İngilizce - Türkçe
sıklık sırası: 1250 FIRM = [fö: m] adjective
1 sert, katı * eşanlamlı : rigid, solid, hard, stiff * karşıtanlamlı : soft
İngilizce örnek : I like sleeping in a bed with a firm mattress.
Türkçe çevirisi : Sert döşekli bir yatakta uyumak istiyorum.
2 sağlam * eşanlamlı : secure, fixed, fast, immovable, steady, stable, enduring, strong * karşıtanlamlı : unstable
3 (with sb) sıkı, sert * eşanlamlı : tough
İngilizce örnek : You must be very firm with that child.
Türkçe çevirisi : O çocuğa karşı çok sıkı olmalısın.

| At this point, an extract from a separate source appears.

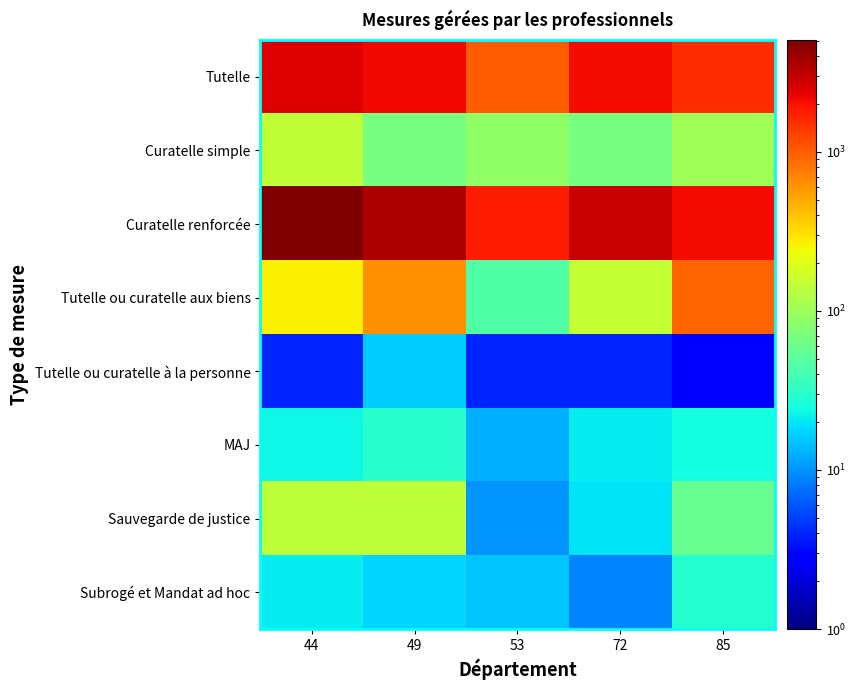

Rank the series at 72 from lowest to highest value.

Tutelle ou curatelle à la personne, Subrogé et Mandat ad hoc, Sauvegarde de justice, MAJ, Curatelle simple, Tutelle ou curatelle aux biens, Tutelle, Curatelle renforcée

4 kararlı, kesin * eşanlamlı : steadfast, fixed, resolute, determined, strict
İngilizce örnek : I came to a firm decision and I will not change my mind.
Türkçe çevirisi : Kesin bir karara vardım ve fikrimi değiştirmeyeceğim.
İngilizce örnek : He gave me a firm refusal.
Türkçe çevirisi : Bana kesin bir ret cevabı verdi.
İngilizce örnek : He remained firm in his unwillingness to join us.
Türkçe çevirisi : Bize katılma konusundaki isteksizliğinde kararlı idi.
İngilizce örnek : I tried to persuade him but he remained firm.
Türkçe çevirisi : Onu ikna etmeye çalıştım ama o kesin kararlıydı.
¤ noun
firma * eşanlamlı : company, business, corporation
İngilizce örnek : Every firm in the city is complaining about the new taxes.
Türkçe çevirisi : Şehirdeki her şirket yeni vergilerden şikâyet ediyor.
İngilizce örnek : I have been working for this firm for two years.
Türkçe çevirisi : İki yıldır bu firmada çalışıyorum.
İngilizce örnek : The firm went bankrupt.
Türkçe çevirisi : Firma iflas etti.
İngilizce örnek : A Japanese company has taken over our firm.
Türkçe çevirisi : Firmamızı bir Japon şirketi satın aldı.